Reflections on Putin’s War

In the early hours of 24th February, President Putin gave a televised address to Russia and the world effectively announcing his invasion of Ukraine, an event shortly followed by cruise missile strikes against specific targets in Ukraine and the invasion of that country’s territory from the north, east and south by ground forces. We’d like to take this opportunity to pass some general comments on these events and to deal with some common misconceptions held by nationalists about the war and its contexts.

In the first instance, it is necessary to set in order the chronology of events that led to this point. President Putin claims that the Ukrainian armed forces have been shelling separatist positions in the Russian-speaking breakaway republics of Donetsk and Luhansk, formerly part of Ukraine, and that his military action was necessary to protect Russians in these territories.
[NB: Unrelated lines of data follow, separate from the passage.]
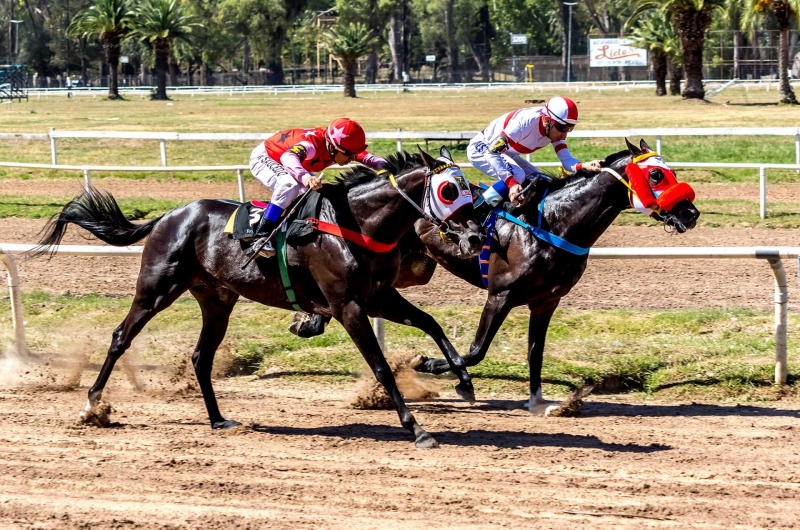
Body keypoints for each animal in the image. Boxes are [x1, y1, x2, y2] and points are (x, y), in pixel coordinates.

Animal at [34, 148, 484, 446]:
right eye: (449, 191)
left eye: (470, 190)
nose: (477, 237)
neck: (355, 224)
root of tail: (169, 215)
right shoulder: (348, 307)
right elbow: (381, 368)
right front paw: (417, 428)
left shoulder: (378, 297)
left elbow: (431, 323)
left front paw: (462, 380)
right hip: (156, 288)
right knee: (121, 337)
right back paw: (92, 405)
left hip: (217, 299)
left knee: (201, 357)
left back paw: (218, 420)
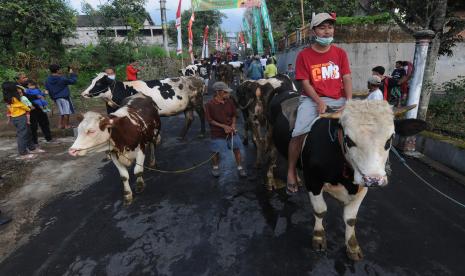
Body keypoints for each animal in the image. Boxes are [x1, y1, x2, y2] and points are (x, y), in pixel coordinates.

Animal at [266, 98, 426, 260]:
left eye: (390, 139)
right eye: (349, 140)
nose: (374, 180)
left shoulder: (362, 187)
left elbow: (350, 219)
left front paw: (352, 246)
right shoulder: (313, 181)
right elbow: (320, 210)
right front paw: (319, 237)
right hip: (269, 136)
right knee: (270, 158)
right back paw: (272, 181)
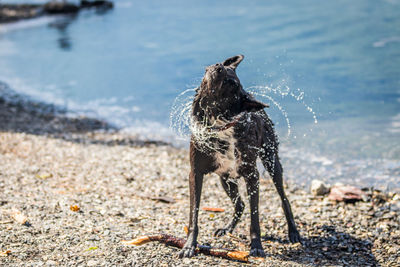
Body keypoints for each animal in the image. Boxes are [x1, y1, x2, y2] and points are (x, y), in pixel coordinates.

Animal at [179, 55, 300, 258]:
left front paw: (257, 246)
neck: (219, 123)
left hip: (271, 162)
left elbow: (255, 216)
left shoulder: (252, 176)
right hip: (225, 178)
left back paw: (294, 232)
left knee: (284, 199)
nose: (218, 66)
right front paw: (189, 245)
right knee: (240, 205)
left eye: (231, 83)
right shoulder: (195, 173)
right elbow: (193, 214)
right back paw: (227, 228)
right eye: (223, 67)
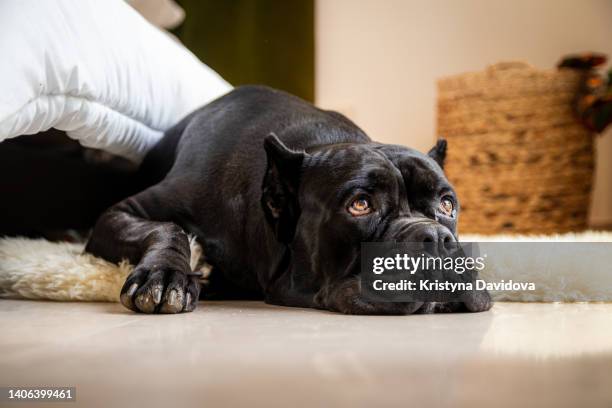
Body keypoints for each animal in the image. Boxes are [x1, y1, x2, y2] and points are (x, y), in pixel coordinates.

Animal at [83, 85, 490, 316]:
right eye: (360, 204)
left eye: (447, 204)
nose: (435, 237)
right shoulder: (121, 213)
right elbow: (167, 229)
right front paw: (167, 276)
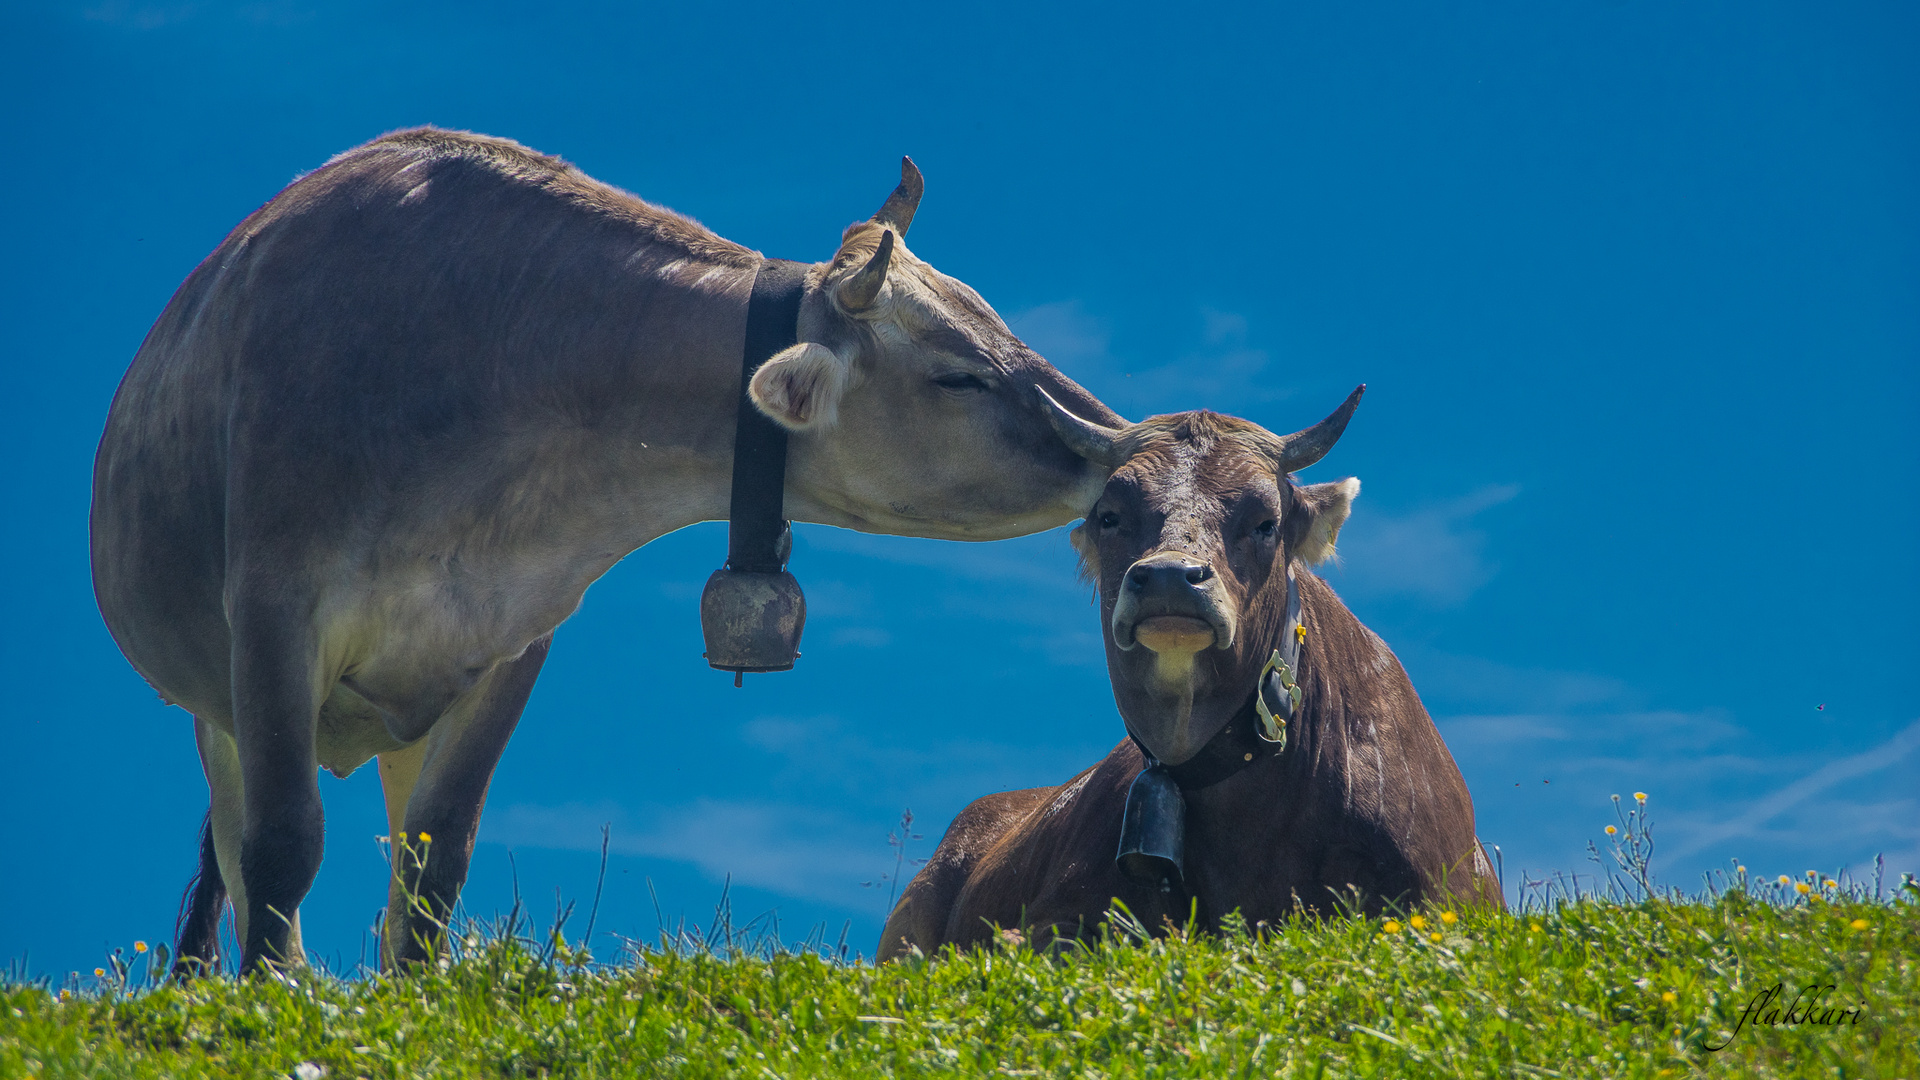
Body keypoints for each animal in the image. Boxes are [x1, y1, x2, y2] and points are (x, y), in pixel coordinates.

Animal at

This neatly omits the fact that these separatist republics only exist because the Russian government supplied protestors with military-grade weaponry and heavy artillery during the Maidan Revolution of 2014; the separatists proceeded to seize government buildings and conduct their own military operation advancing from east to west in an attempt to take territory from the Ukrainian state. They were eventually repulsed until a settled ‘contact line’ emerged, along which reciprocal ‘shelling’ has occurred persistently until now.

President Putin also claims that a ‘genocide’ against Russian-speakers has been ongoing in Donbass, prosecuted by “neo-Nazis” and supported by the government in Kyiv. Across both sides of the contact line, 349 civilians have died through military action between 2016 and 2021. Additionally, the majority of forces on the Ukrainian side of the Donbass contact line are native Russian speakers; Russian is also the lingua franca of the infamous AZOV Battalion, the so-called neo-Nazis genociding Russian speakers. In any event, there would be no fighting in Donbass at all had the Russian state not supplied heavy artillery to the separatists in the first instance. There is clearly no genocide in Donbass.

It is also claimed by Putin that the leadership in Kyiv are neo-Nazis who have militarised Ukraine with the purpose of creating an existential threat to Russia. This is a laughable claim considering Ukraine’s President is Jewish, and his political party a centrist, pro-European organisation, and that Ukraine’s military was sub-par by any measure prior to Russia’s aggressive actions in Donbass and Crimea in 2014. The only “neo-Nazi” political party in Ukraine, Svoboda, lost all but 1 of its seats in the 450-seat parliament at the last election in 2019. Neo-Nazis have almost no political representation in Ukraine.

At this point, we would like to point out the irony and meaninglessness of Putin’s language in this context: the Russian President apparently sent the Wagner Group, a neo-Nazi private militia, to Kyiv with the purpose of assassinating Ukraine’s Jewish, neo-Nazi President.

It is quite remarkable how many nationalists and dissidents in Western Europe and North America have seized these demonstrably false pretexts in order to provide justification for their support of Putin’s War. Other notable justifications include the points that Putin’s Russia is less liberal than the West, that President Zelensky is Jewish or a Western puppet. These are, of course, silly, and would be quite obviously perceived as such by Ukrainians protecting their homeland with automatic weapons. These arguments melt into insignificance when faced with the possibility of perdition and national oblivion. In such cases, we fight. We put aside partisan politics and geopolitical theorising and we drive out the invaders with deadly force. This is the reality of nationalism, not infantile debates in obscure corners of the internet.

It is worth noting as well, that President Zelensky was elected with 73% of the vote in the second round, and Ukraine’s people are definitively pro-European, pro-Western and in favour of NATO membership. This is the same in other former eastern bloc countries, who know first-hand the pleasures of Russian occupation. All of these countries, from Estonia to Poland, hate Russia, the Russian state and everything it stands for. These are all religious, conservative societies who prefer the ‘decadent West’ to ‘based Russia’ – perhaps we would do well to ask why this is, or at least trust that their experience is of greater value than our telescopic theorising.

Finally, you may have noticed that we’ve described this military action as Putin’s War. It is now Putin’s War, the misadventures of a nostalgic Soviet boomer who has quite outrageously sent his conscript armies of Chechens, Kazakhs and Uzbeks to invade and lay waste to a European country. That there is even a debate about the validity of this action is baffling in itself. It is a war of aggression, a war crime and a no amount of contrarianism or ideological fidelity can reverse these facts.